🍀 Khawatir 🍀

1.6K 188 77
                                    

Lega yang lebih lega dari buang kentut adalah saat motor pinjaman yang sudah reyot ini mulai masuk ke dalam gerbang puskesmas. Separuh rasa cemasnya sedikit berkurang, begitu ia telah berhasil membawa Nathan kemari.

Motor itu berhenti di depan pintu puskesmas, Arumi segera meminta Nathan turun meskipun bukan kakinya yang terluka, pria itu nampak tertatih-tatih menahan sakit di tangannya. Tangan yang luka itu berbungkuskan lilitan kain baju hitam Arumi yang darahnya mulai tembus. Rasa kuatir Arumi beralih menjadi rasa takut, ia segera membantu Nathan berjalan sambil memanggil bantuan.
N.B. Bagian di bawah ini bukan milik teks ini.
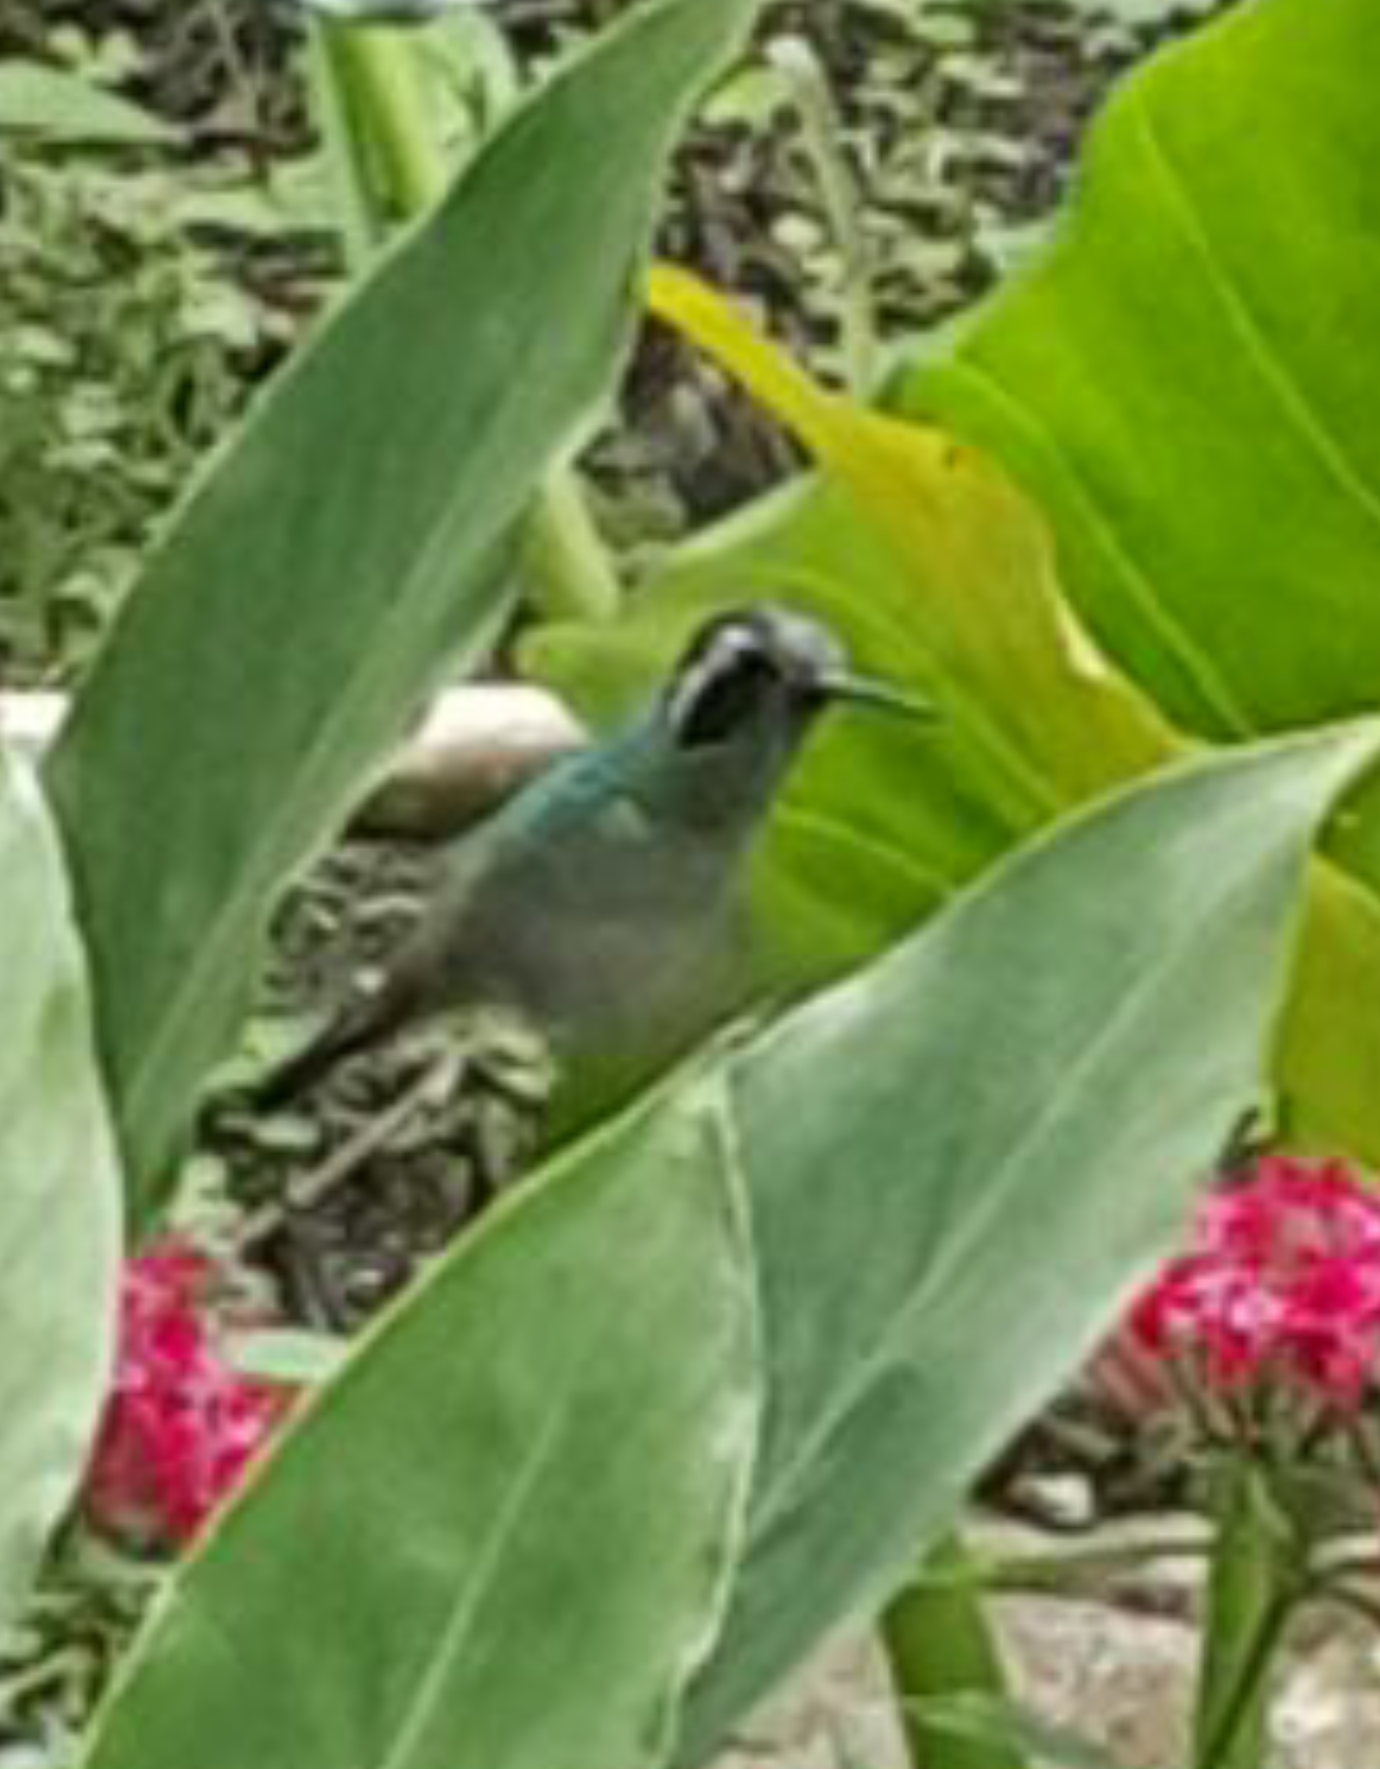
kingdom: Animalia
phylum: Chordata
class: Aves
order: Apodiformes
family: Trochilidae
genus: Basilinna
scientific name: Basilinna leucotis
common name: White-eared hummingbird
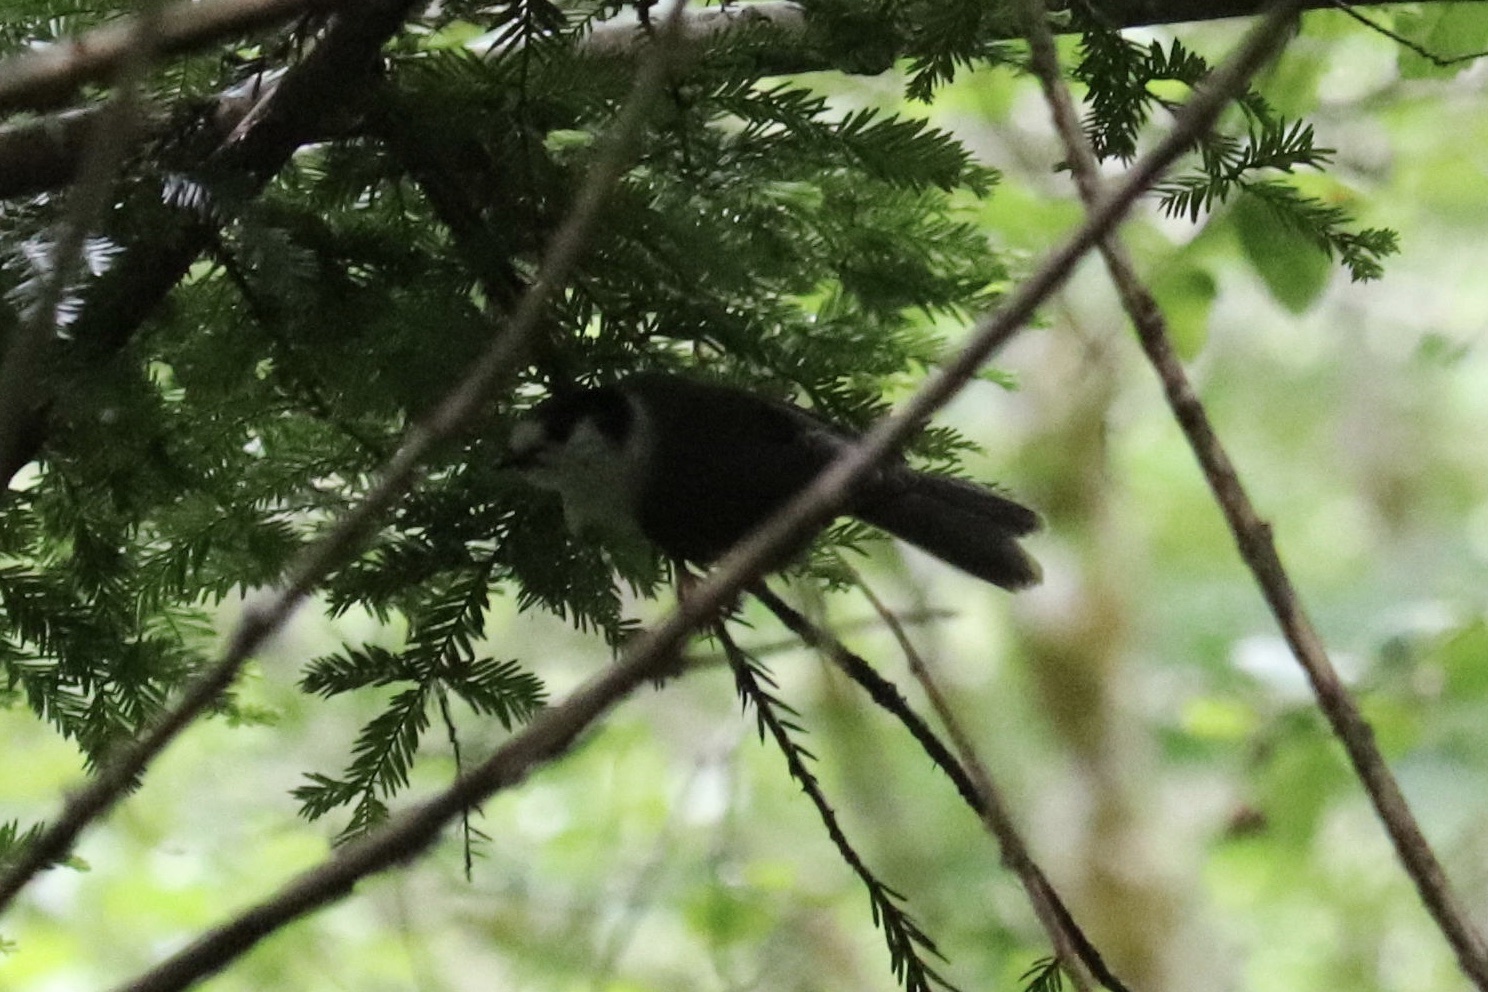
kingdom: Animalia
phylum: Chordata
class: Aves
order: Passeriformes
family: Corvidae
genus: Perisoreus
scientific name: Perisoreus canadensis
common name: Gray jay
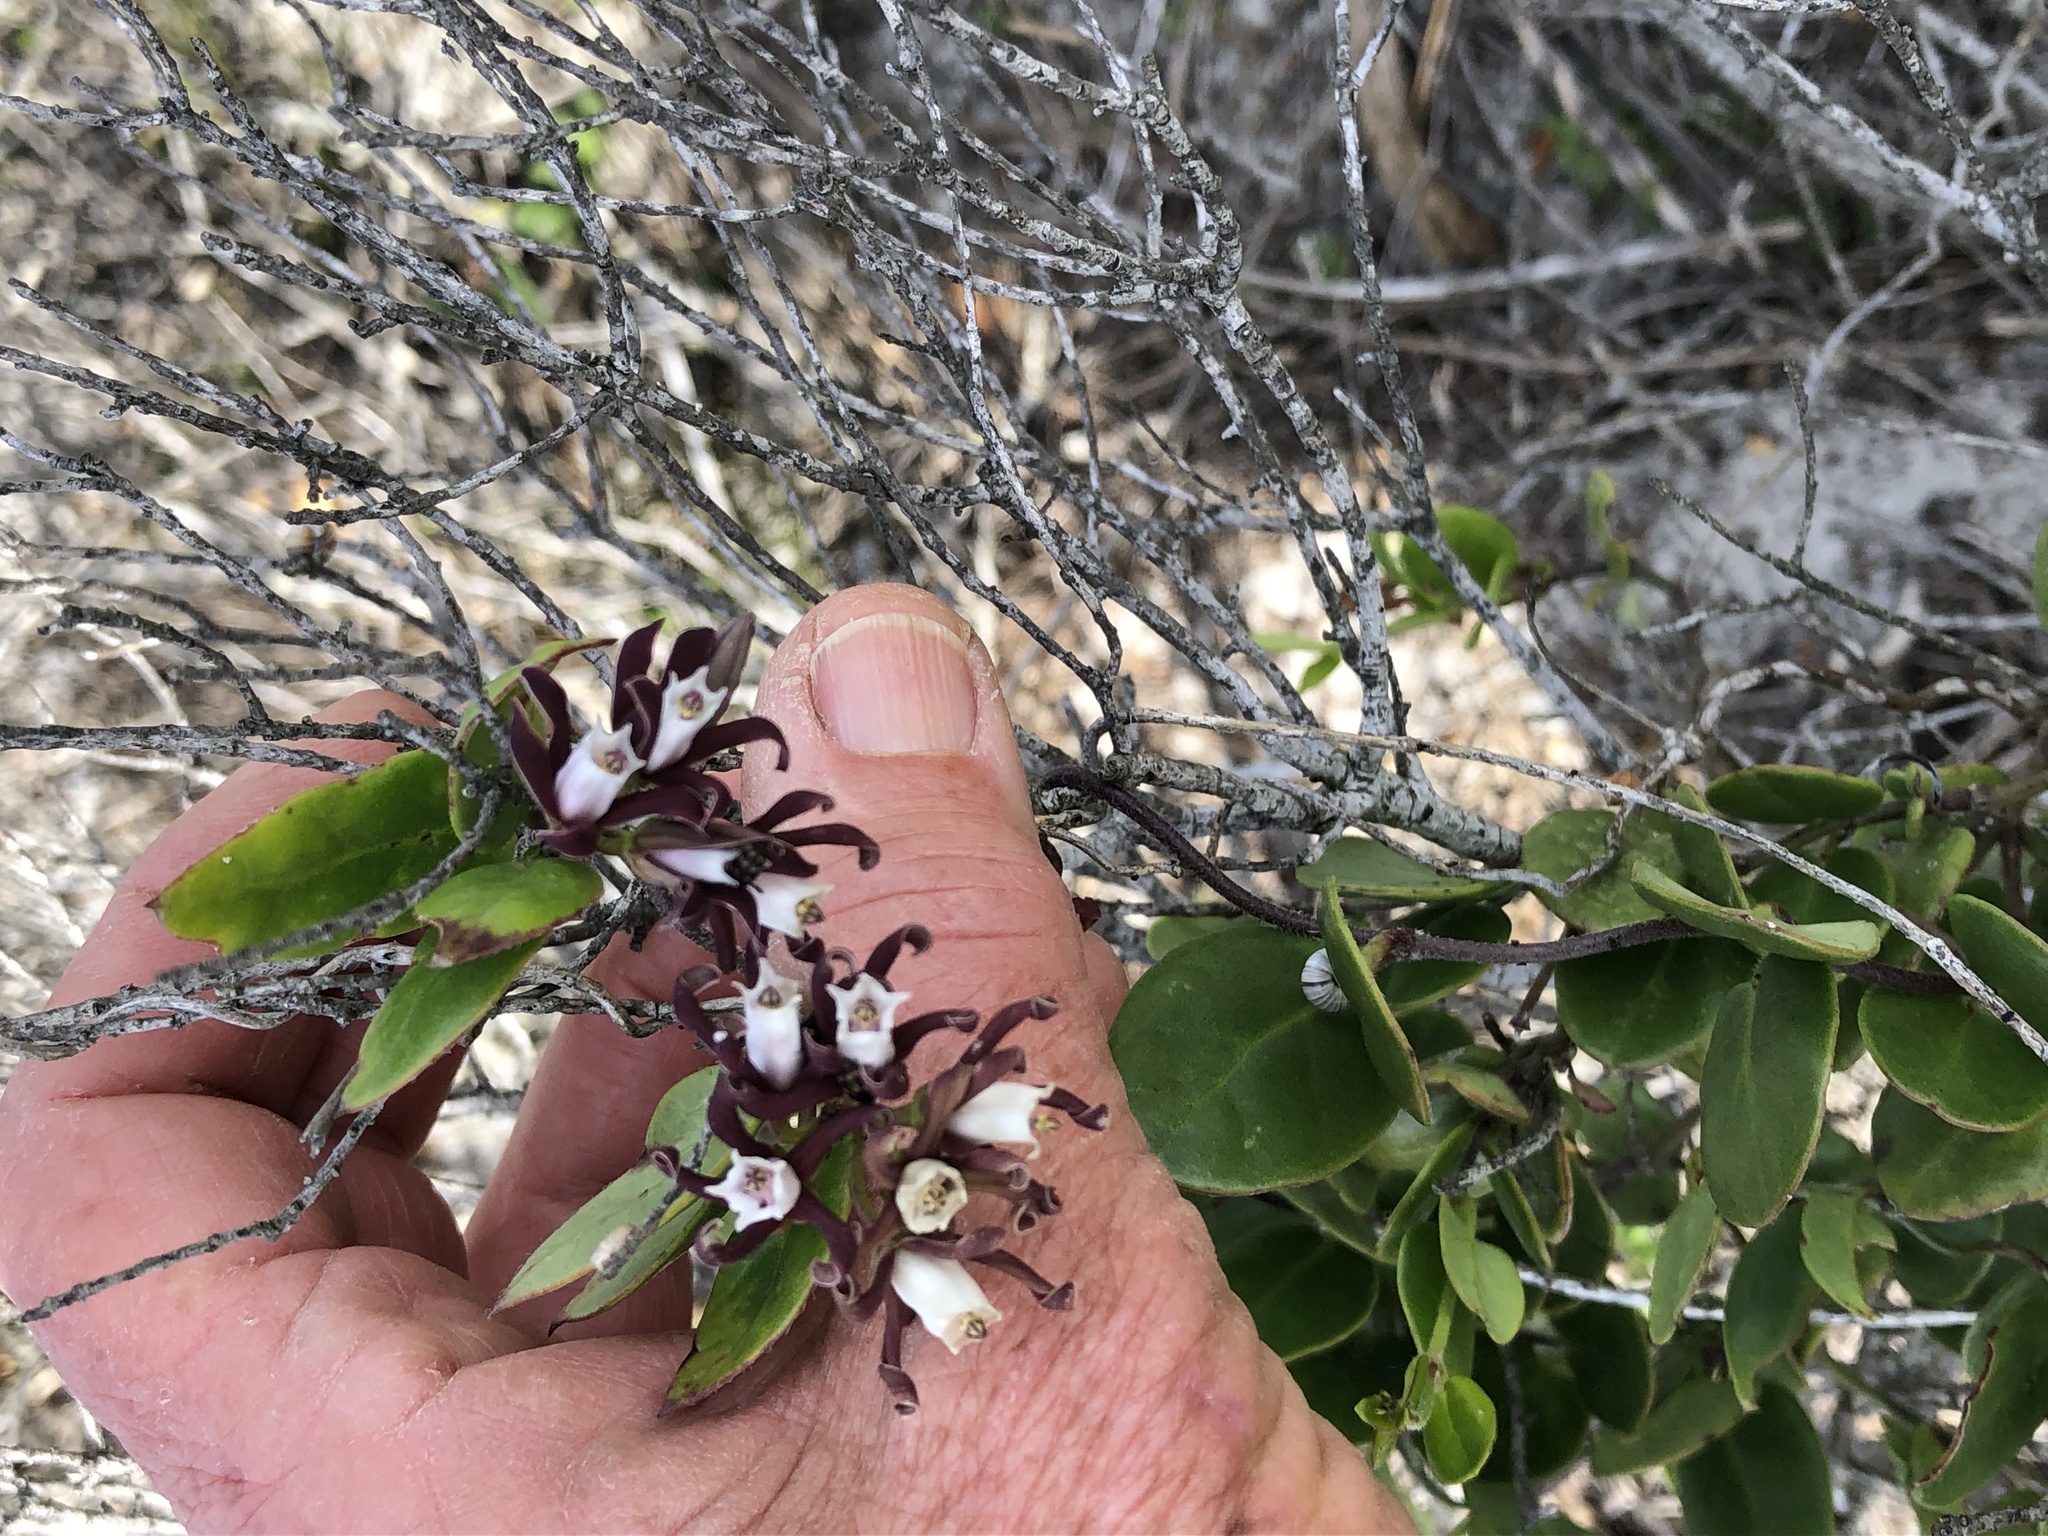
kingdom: Plantae
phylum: Tracheophyta
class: Magnoliopsida
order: Gentianales
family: Apocynaceae
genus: Cynanchum
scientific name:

"Pak! Tolong, Pak!" Di pintu masuk ada satpam, Arumi berseru meminta bantuan. Badannya terlalu kecil meski tenaganya lebih kuat untuk membopong tubuh Nathan yang berkali-kali lipat lebih besar darinya.

Beruntungnya Pak Satpam segera ambil tindakan dengan membawa tubuh Nathan masuk ke dalam.

Begitu masuk, sosok Laras dan Gibran muncul dari balik ruang periksa. Begitu mendapati atensi Arumi dan juga Nathan, keduanya segera menghampiri mereka.

"Mi? Nathan kenapa?"

"Mbak Rumi, Mas Nathan kenapa?"

"Tangan Nathan luka, tolong obatin. Darahnya banyak banget, gue gak tau harus gimana lagi."

Laras juga Gibran nampak terkejut melihat darah mulai mengalir dari balik kain itu, segera ia meminta Pak Satpam untuk membawa Nathan ke ruang periksa. Laras melangkah lebih dulu untuk menunjukan ruangannya, di belakang Pak Satpam tengah membopong Nathan, dan Arumi juga Gibran di paling belakang.

"Gib, takut banget gue. Kalau Nathan kenapa-napa gimana?" Tanya Arumi panik, rasa khawatirnya itu mulai jadi rasa takut. Takut kalau Nathan kenapa-napa dan dia gagal nolongin cowok itu.

Dari sorot mata gadis itu, Gibran dapat melihat rasa kuatir sekaligus takut yang menyergap gadis ini. Gibran tahu Arumi sama Nathan itu teman sekelas dan pastinya mereka udah dekat banget, dan Arumi peduli sama Nathan lebih dari apapun. Ibaratnya, Arumi lebih kuatir sama kondisi Nathan dari pada dirinya sendiri.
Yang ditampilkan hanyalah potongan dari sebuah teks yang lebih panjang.